Sepearlty, how importent is to get the vedio?
Can I expect any sucsess just by giving a %25 off discount?
Thank You, Dave, and have a wondefull day
Joseph
Hehe no one I can refer you to but keep in mind a good product video will cost you thousands to have done. Or cheap out and DIY through Animoto :)
Hi Dave,
Question #3
My third question for you is: I noticed on the givaway you shared on the post that you orignally planned to givaway 30 units, but at the end, there were only 21 winners, so my question is; “What happend with the rest 9 units, did you got refunded on them?”
Thanks
Joseph
Not enough contestants in the pool. And yes, you get refunded for them.
Hi Dave,
This is Joseph again with my second question :)
Question #2
I have notice at the title of this post that you are going to mention “HOW TO USE PRODUCT GIVEAWAYS ON AMAZON WITHOUT GETTING BANNED” but I didn’t found anything addressing the “WITHOUT GETTING BANNED” part.
Am I missing something?
Please share with us what we should know in order not to get banned.
Thank You
Joseph
I should have clarified – giveaways in return for product reviews are a big nono.https://www.ecomcrew.com/wp-admin/edit-comments.php#comments-form
Hi Dave,
Thanks for you nice and clear post. I have a few questions for you if you don’t mind.
I will start with my first one :)
Question #1
What is the pros and cons between the “Random Instant Win” and the “Lucky Number Instant Winner”
In other words: ” why did you chose the Random Winner over the Lucky Number Winner”?
Thank You
Joseph
Hi Joseph,
Random instant win will announce to the contestant right away and is arguably more likely to result in immediate sales. Lucky number draws I believe will be announced AFTER the contest is finished.
BTW, Amazon just banned the Random Instant Win option.
Also, they changed to 1 of 1300
Ha! Thanks for the headsup. Makes sense that they did this :)
What was the difference between your successful and unsuccessful giveaways? Also, what did your video look like?
Hi Halid – having a mass-consumer product is the best. People will enter ANY contest for a freebie but few will actually pay for the product unless they have a real need/desire. For example, selling toilet tissue is likely to result in more non-winner sales than selling a 1993 Jeep Wrangler Bull Bar (EVERYONE needs to the former, few people need the latter).
Absolutely fabulous … Would be good some ways to create content for the video. What you should say or how to best create a video that drives sales.
Hi Gino, We didn’t do anything over the top – it’s just a good video showing the product. At some point we’ll do a post or episode on producing good videos. It’s too much for a comment.
Great Dave…
2 questions:
1. You’re giving away your new product, correct? Not someone else’s product when you then promote your product in the video?
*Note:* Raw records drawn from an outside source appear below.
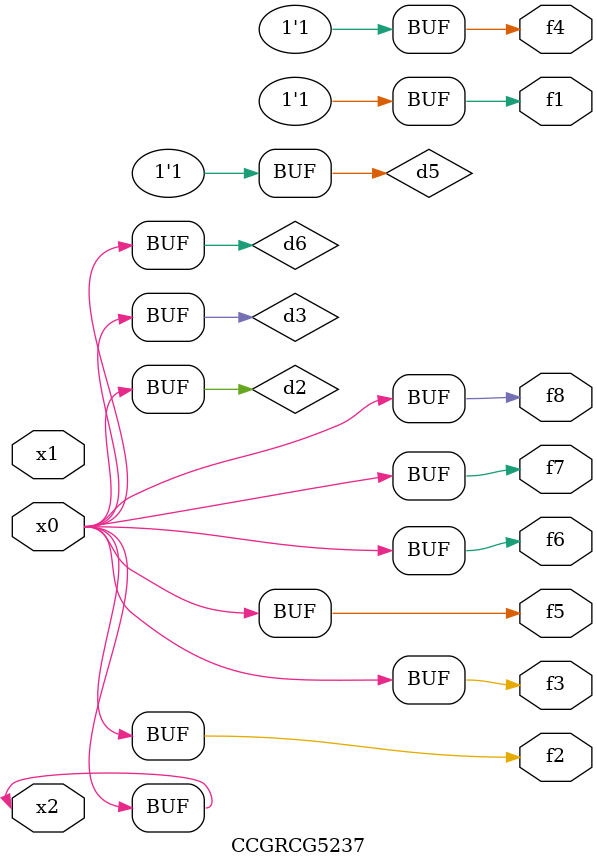
<source format=v>
module CCGRCG5237(
	input x0, x1, x2,
	output f1, f2, f3, f4, f5, f6, f7, f8
);

	wire d1, d2, d3, d4, d5, d6;

	xnor (d1, x2);
	buf (d2, x0, x2);
	and (d3, x0);
	xnor (d4, x1, x2);
	nand (d5, d1, d3);
	buf (d6, d2, d3);
	assign f1 = d5;
	assign f2 = d6;
	assign f3 = d6;
	assign f4 = d5;
	assign f5 = d6;
	assign f6 = d6;
	assign f7 = d6;
	assign f8 = d6;
endmodule

</source>
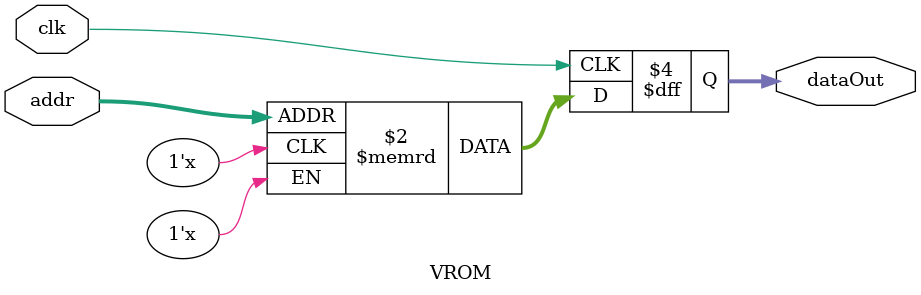
<source format=v>
`timescale 1ns / 1ps
module VROM #( parameter DATA_WIDTH = 8, ADDRESS_WIDTH = 8, DEPTH = 256, MEMFILE = "") (
    input wire                     clk,
    input wire [ADDRESS_WIDTH-1:0] addr,
    output reg [DATA_WIDTH-1:0]    dataOut);
    
    reg[DATA_WIDTH-1:0] MemoryArray[0:DEPTH-1];
    
    initial begin
        if(MEMFILE > 0) begin
            $readmemh(MEMFILE, MemoryArray);
        end
    end
    
    always @(posedge clk) begin
        dataOut <= MemoryArray[addr];
    end
endmodule

</source>
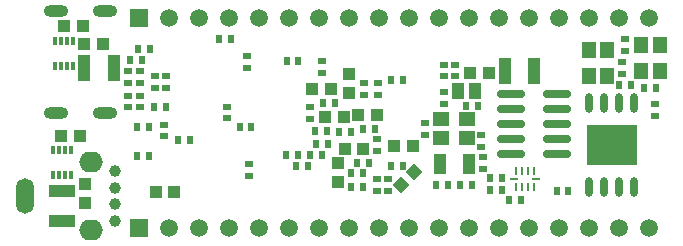
<source format=gbs>
G04*
G04 #@! TF.GenerationSoftware,Altium Limited,Altium Designer,20.2.6 (244)*
G04*
G04 Layer_Color=16711935*
%FSLAX25Y25*%
%MOIN*%
G70*
G04*
G04 #@! TF.SameCoordinates,16F8584A-9F4C-4420-89FF-FEA793B533B6*
G04*
G04*
G04 #@! TF.FilePolarity,Negative*
G04*
G01*
G75*
%ADD23R,0.02756X0.02362*%
%ADD33O,0.08268X0.03937*%
%ADD34C,0.05906*%
%ADD35R,0.05906X0.05906*%
%ADD36O,0.05906X0.11811*%
%ADD37C,0.03937*%
%ADD38O,0.07874X0.06890*%
%ADD39C,0.01968*%
%ADD64R,0.02362X0.02756*%
%ADD65P,0.05568X4X360.0*%
%ADD66R,0.03937X0.03937*%
%ADD67R,0.04331X0.08661*%
%ADD68R,0.04724X0.05512*%
%ADD69R,0.08661X0.04331*%
%ADD70R,0.03937X0.03937*%
%ADD71R,0.01181X0.03150*%
%ADD72O,0.00984X0.03150*%
%ADD73O,0.03150X0.00984*%
%ADD74O,0.09449X0.02992*%
%ADD75O,0.02362X0.06693*%
%ADD76R,0.16929X0.13386*%
%ADD77R,0.05512X0.04724*%
%ADD78R,0.04331X0.05512*%
%ADD79R,0.03937X0.07087*%
D23*
X530600Y298868D02*
D03*
Y294932D02*
D03*
X608400Y334032D02*
D03*
Y337968D02*
D03*
X562100Y306269D02*
D03*
Y302331D02*
D03*
X609700Y341632D02*
D03*
Y345568D02*
D03*
X452769Y329337D02*
D03*
Y333274D02*
D03*
X553000Y333132D02*
D03*
Y337069D02*
D03*
X549200Y333132D02*
D03*
Y337069D02*
D03*
X443926Y330894D02*
D03*
Y334832D02*
D03*
X484301Y303877D02*
D03*
Y299940D02*
D03*
X476800Y323068D02*
D03*
Y319131D02*
D03*
X483700Y339769D02*
D03*
Y335831D02*
D03*
X443926Y322795D02*
D03*
Y326731D02*
D03*
X527100Y326932D02*
D03*
Y330869D02*
D03*
X522600Y326932D02*
D03*
Y330869D02*
D03*
X527000Y298868D02*
D03*
Y294932D02*
D03*
X447726Y334832D02*
D03*
Y330894D02*
D03*
X456602Y329337D02*
D03*
Y333274D02*
D03*
X455800Y313131D02*
D03*
Y317069D02*
D03*
X447726Y326731D02*
D03*
Y322795D02*
D03*
X504700Y322969D02*
D03*
Y319032D02*
D03*
X619700Y323868D02*
D03*
Y319932D02*
D03*
X527000Y308231D02*
D03*
Y312169D02*
D03*
X549200Y327969D02*
D03*
Y324031D02*
D03*
X542800Y313732D02*
D03*
Y317669D02*
D03*
X508700Y334331D02*
D03*
Y338268D02*
D03*
X561600Y313668D02*
D03*
Y309732D02*
D03*
D33*
X419731Y354808D02*
D03*
Y320792D02*
D03*
X436069D02*
D03*
Y354808D02*
D03*
D34*
X617500Y352500D02*
D03*
X607500D02*
D03*
X597500D02*
D03*
X587500D02*
D03*
X577500D02*
D03*
X567500D02*
D03*
X557500D02*
D03*
X547500D02*
D03*
X537500D02*
D03*
X527500D02*
D03*
X517500D02*
D03*
X507500D02*
D03*
X497500D02*
D03*
X487500D02*
D03*
X477500D02*
D03*
X467500D02*
D03*
X457500D02*
D03*
X617500Y282500D02*
D03*
X607500D02*
D03*
X597500D02*
D03*
X587500D02*
D03*
X577500D02*
D03*
X567500D02*
D03*
X557500D02*
D03*
X547500D02*
D03*
X537500D02*
D03*
X527500D02*
D03*
X517500D02*
D03*
X507500D02*
D03*
X497500D02*
D03*
X487500D02*
D03*
X477500D02*
D03*
X467500D02*
D03*
X457500D02*
D03*
D35*
X447500Y352500D02*
D03*
Y282500D02*
D03*
D36*
X409579Y293300D02*
D03*
D37*
X439500Y285032D02*
D03*
Y290544D02*
D03*
Y296056D02*
D03*
Y301568D02*
D03*
D38*
X431626Y304619D02*
D03*
Y281981D02*
D03*
D39*
X599194Y314237D02*
D03*
Y310300D02*
D03*
Y306363D02*
D03*
X603131Y314237D02*
D03*
Y310300D02*
D03*
Y306363D02*
D03*
X607068Y314237D02*
D03*
Y310300D02*
D03*
Y306363D02*
D03*
X611005Y314237D02*
D03*
Y310300D02*
D03*
Y306363D02*
D03*
D64*
X500568Y307000D02*
D03*
X496631D02*
D03*
X504531D02*
D03*
X508468D02*
D03*
X616032Y329100D02*
D03*
X619969D02*
D03*
X474131Y345500D02*
D03*
X478068D02*
D03*
X560569Y323100D02*
D03*
X556632D02*
D03*
X506331Y314800D02*
D03*
X510268D02*
D03*
X452670Y322770D02*
D03*
X456607D02*
D03*
X568469Y295200D02*
D03*
X564532D02*
D03*
X568469Y299300D02*
D03*
X564532D02*
D03*
X481067Y316220D02*
D03*
X485004D02*
D03*
X574768Y292000D02*
D03*
X570831D02*
D03*
X611568Y330200D02*
D03*
X607631D02*
D03*
X464628Y312062D02*
D03*
X460691D02*
D03*
X450869Y306700D02*
D03*
X446932D02*
D03*
X450869Y316200D02*
D03*
X446932D02*
D03*
X451268Y342400D02*
D03*
X447331D02*
D03*
X586731Y294900D02*
D03*
X590668D02*
D03*
X522168Y296100D02*
D03*
X518231D02*
D03*
X518268Y314700D02*
D03*
X514331D02*
D03*
X512769Y324400D02*
D03*
X508832D02*
D03*
X522231Y315500D02*
D03*
X526168D02*
D03*
X500646Y338172D02*
D03*
X496709D02*
D03*
X531632Y331800D02*
D03*
X535569D02*
D03*
X444431Y338600D02*
D03*
X448369D02*
D03*
X531431Y303400D02*
D03*
X535368D02*
D03*
X506632Y310600D02*
D03*
X510569D02*
D03*
X524168Y304200D02*
D03*
X520231D02*
D03*
X522168Y300800D02*
D03*
X518231D02*
D03*
X499931Y303200D02*
D03*
X503868D02*
D03*
X558468Y296800D02*
D03*
X554531D02*
D03*
X546531Y296800D02*
D03*
X550468D02*
D03*
D65*
X539227Y301227D02*
D03*
X534773Y296773D02*
D03*
D66*
X564050Y334100D02*
D03*
X557750D02*
D03*
X421650Y313100D02*
D03*
X427950D02*
D03*
X532450Y309800D02*
D03*
X538750Y309800D02*
D03*
X459350Y294500D02*
D03*
X453050D02*
D03*
X505250Y329000D02*
D03*
X511550D02*
D03*
X422650Y349800D02*
D03*
X428950D02*
D03*
X515750Y319600D02*
D03*
X509450D02*
D03*
X520550Y320400D02*
D03*
X526850D02*
D03*
X435550Y343800D02*
D03*
X429250D02*
D03*
X522350Y308900D02*
D03*
X516050D02*
D03*
D67*
X579341Y334800D02*
D03*
X569459D02*
D03*
X429359Y335900D02*
D03*
X439241D02*
D03*
D68*
X614887Y334765D02*
D03*
X621186D02*
D03*
X614887Y343426D02*
D03*
X621186D02*
D03*
X597387Y333265D02*
D03*
X603686D02*
D03*
X597387Y341926D02*
D03*
X603686D02*
D03*
D69*
X421800Y294841D02*
D03*
Y284959D02*
D03*
D70*
X429500Y290950D02*
D03*
Y297250D02*
D03*
X517400Y327650D02*
D03*
Y333950D02*
D03*
X514000Y297950D02*
D03*
Y304250D02*
D03*
D71*
X424853Y300286D02*
D03*
X422884D02*
D03*
X420916D02*
D03*
X418947D02*
D03*
X424853Y308514D02*
D03*
X422884D02*
D03*
X420916D02*
D03*
X418947D02*
D03*
X425453Y336686D02*
D03*
X423484D02*
D03*
X421516D02*
D03*
X419547D02*
D03*
X425453Y344914D02*
D03*
X423484D02*
D03*
X421516D02*
D03*
X419547D02*
D03*
D72*
X573247Y301557D02*
D03*
X575216D02*
D03*
X577184D02*
D03*
X579153D02*
D03*
Y296242D02*
D03*
X577184D02*
D03*
X575216D02*
D03*
X573247D02*
D03*
D73*
X579842Y298900D02*
D03*
X572558D02*
D03*
D74*
X571413Y327100D02*
D03*
X586987D02*
D03*
X571413Y322100D02*
D03*
X586987D02*
D03*
X571413Y317100D02*
D03*
X586987D02*
D03*
Y312100D02*
D03*
Y307100D02*
D03*
X571413Y312100D02*
D03*
Y307100D02*
D03*
D75*
X612600Y296324D02*
D03*
X607600D02*
D03*
X602600D02*
D03*
X597600D02*
D03*
X612600Y324276D02*
D03*
X607600D02*
D03*
X602600D02*
D03*
X597600D02*
D03*
D76*
X605100Y310300D02*
D03*
D77*
X556835Y312587D02*
D03*
Y318886D02*
D03*
X548174Y312587D02*
D03*
Y318886D02*
D03*
D78*
X559653Y328300D02*
D03*
X553747D02*
D03*
D79*
X557621Y304000D02*
D03*
X547779D02*
D03*
M02*

</source>
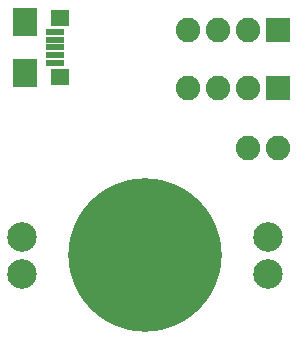
<source format=gts>
G75*
G70*
%OFA0B0*%
%FSLAX24Y24*%
%IPPOS*%
%LPD*%
%AMOC8*
5,1,8,0,0,1.08239X$1,22.5*
%
%ADD10C,0.5119*%
%ADD11C,0.0986*%
%ADD12R,0.0820X0.0820*%
%ADD13C,0.0820*%
%ADD14R,0.0828X0.0926*%
%ADD15R,0.0592X0.0552*%
%ADD16R,0.0611X0.0237*%
D10*
X005100Y003021D03*
D11*
X001006Y002391D03*
X001006Y003612D03*
X009194Y003612D03*
X009194Y002391D03*
D12*
X009549Y008604D03*
X009549Y010533D03*
D13*
X008549Y010533D03*
X007549Y010533D03*
X006549Y010533D03*
X006549Y008604D03*
X007549Y008604D03*
X008549Y008604D03*
X008549Y006596D03*
X009549Y006596D03*
D14*
X001104Y009088D03*
X001104Y010797D03*
D15*
X002285Y010927D03*
X002285Y008958D03*
D16*
X002120Y009431D03*
X002120Y009687D03*
X002120Y009943D03*
X002120Y010198D03*
X002120Y010454D03*
M02*

</source>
2. The video seems to be the key to a success non-winner purchase rate, correct? Can you share tips on how to align that video to the giveaway appropriately? And any other best practices for converting video watchers into buyers?
Hi Todd, 1) Yes, we’re giving away one of our new products. 2) Amazon is not very restrictive on the video – it can be a youtube video with your company URL all over it but ultimately we’re just using a regular Amazon product videos. Producing a great product video probably requires its own episode alone :)
Thanks Dave, follow up question…would you recommend giving away the same product that you’re then promoting with the discount? Or should they be separate products?
I’d use the same product.
How do you get traffic to your giveaways?
Do you just make it public and Amazon actually sends that much traffic or are you advertising it in some way?
Hi Jason – Amazon promotes them internally. There’s no need to drive external traffic to them.